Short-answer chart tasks

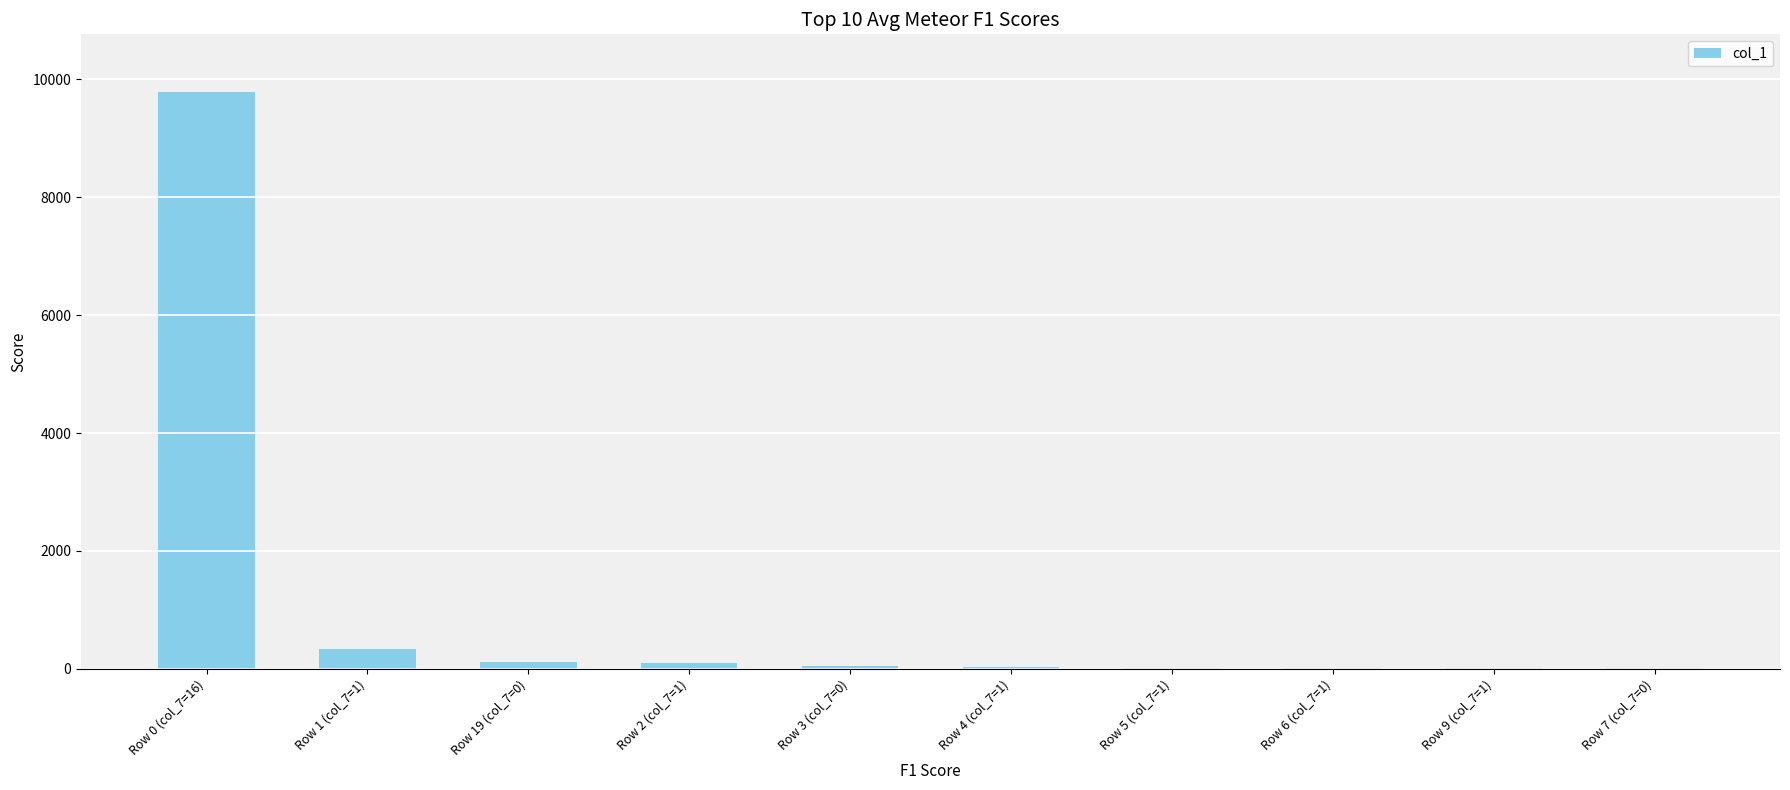

What is the sum of all values?

10474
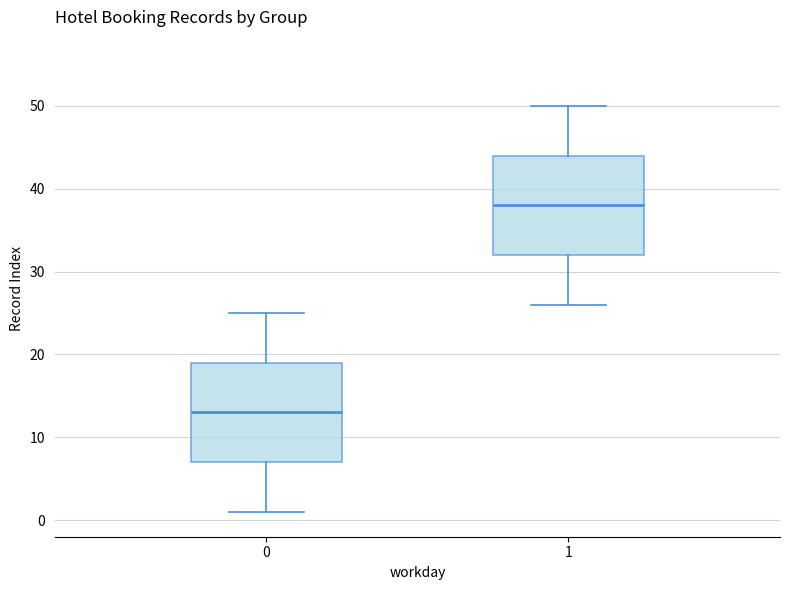

Reading left to right, read every box against the y-axis: the position of its median line, the range the box covers, and the ends of its whiskers. The values are not printed on the chart, so give them approximately, as read against the axis.

0: median 13, box 7 to 19, whiskers 1 to 25
1: median 38, box 32 to 44, whiskers 26 to 50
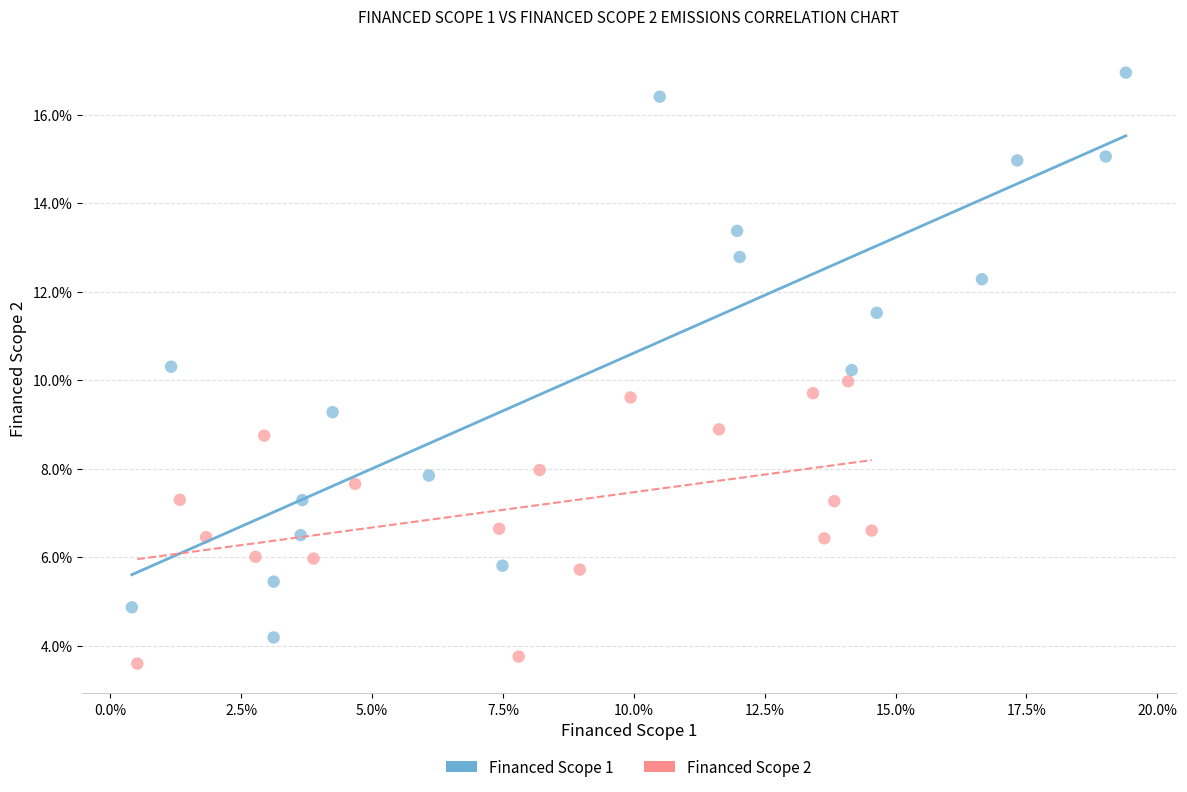

Which series contains the highest Y value?

Financed Scope 1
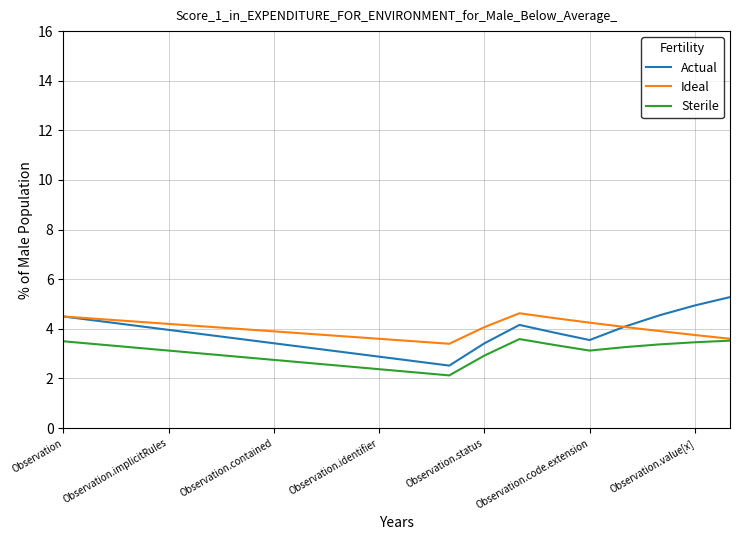

In Actual, how many points are lower than both neighbors (excluding endpoints)?

2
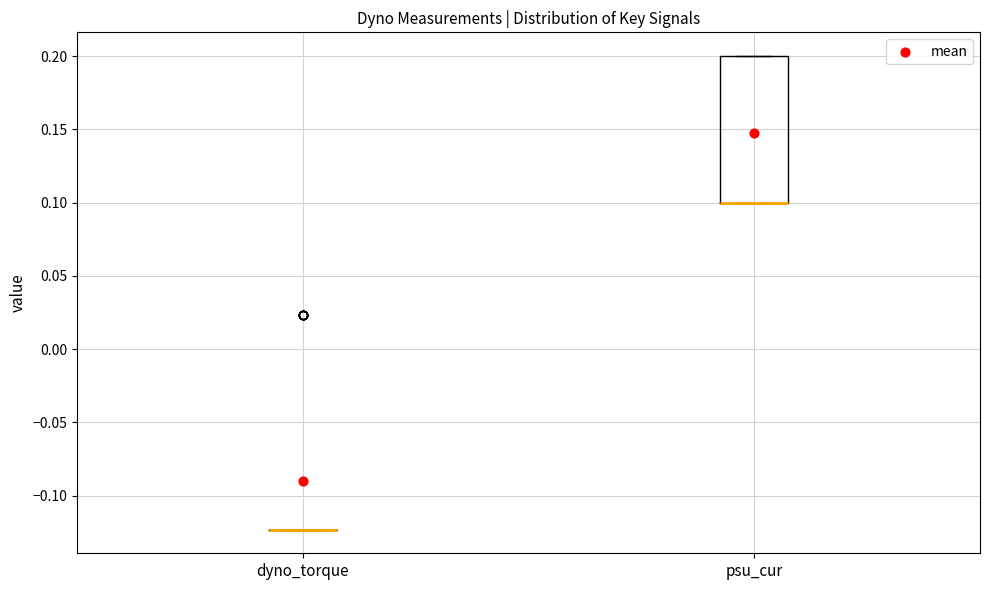

Reading left to right, transcribe this box plot: for each box, give where its median line is, the range the box spans, and where its two whiskers end, as read against the y-axis. The values are not printed on the chart, so give them approximately, as read against the axis.

dyno_torque: box collapsed to a line at -0.125, whiskers -0.125 to -0.125
psu_cur: median 0.100 (drawn on the box's lower edge), box 0.100 to 0.200, whiskers 0.100 to 0.200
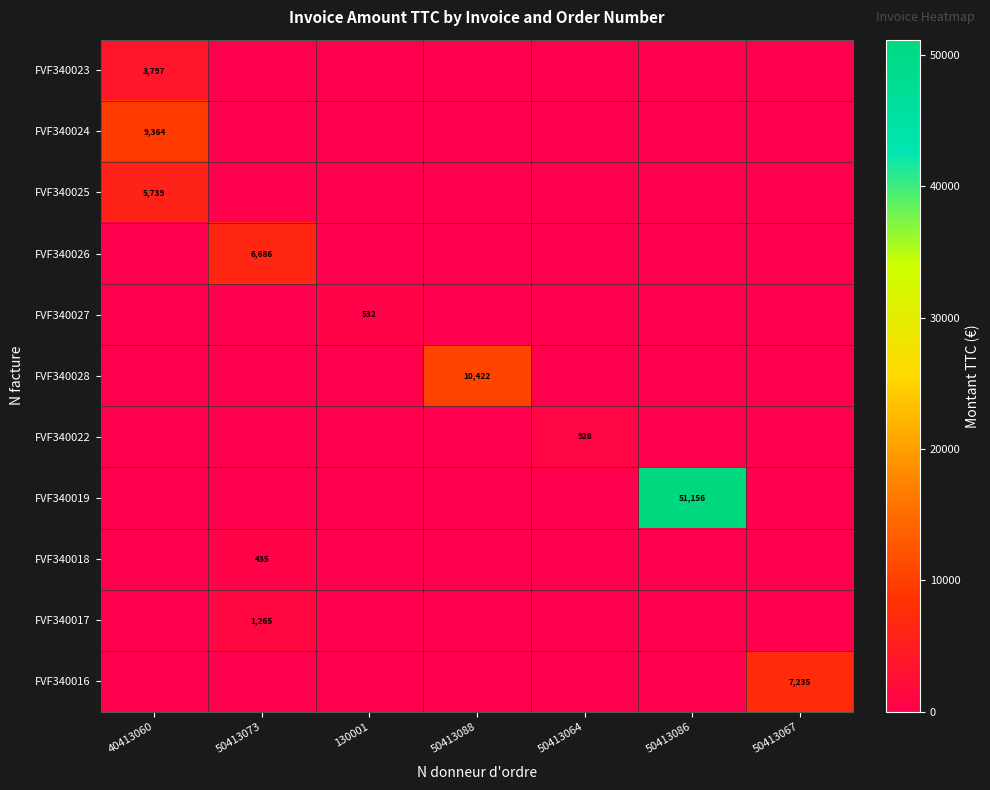

Which has a higher value, 50413088 or 130001?

50413088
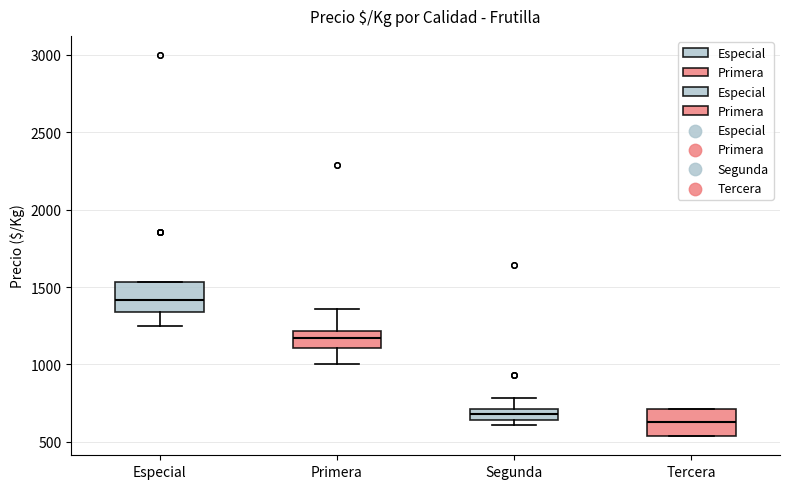

Which box's median line is the highest?

Especial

Task: Update the data above by changing every "y-axis" to "vertical axis" and keeping everything else the same. Leave out the pictures.

Output:
What is the sum of all values?

10474

Reading left to right, read every box against the vertical axis: the position of its median line, the range the box covers, and the ends of its whiskers. The values are not printed on the chart, so give them approximately, as read against the axis.

0: median 13, box 7 to 19, whiskers 1 to 25
1: median 38, box 32 to 44, whiskers 26 to 50

Which series contains the highest Y value?

Financed Scope 1

In Actual, how many points are lower than both neighbors (excluding endpoints)?

2

Reading left to right, transcribe this box plot: for each box, give where its median line is, the range the box spans, and where its two whiskers end, as read against the vertical axis. The values are not printed on the chart, so give them approximately, as read against the axis.

dyno_torque: box collapsed to a line at -0.125, whiskers -0.125 to -0.125
psu_cur: median 0.100 (drawn on the box's lower edge), box 0.100 to 0.200, whiskers 0.100 to 0.200

Which has a higher value, 50413088 or 130001?

50413088

Which box's median line is the highest?

Especial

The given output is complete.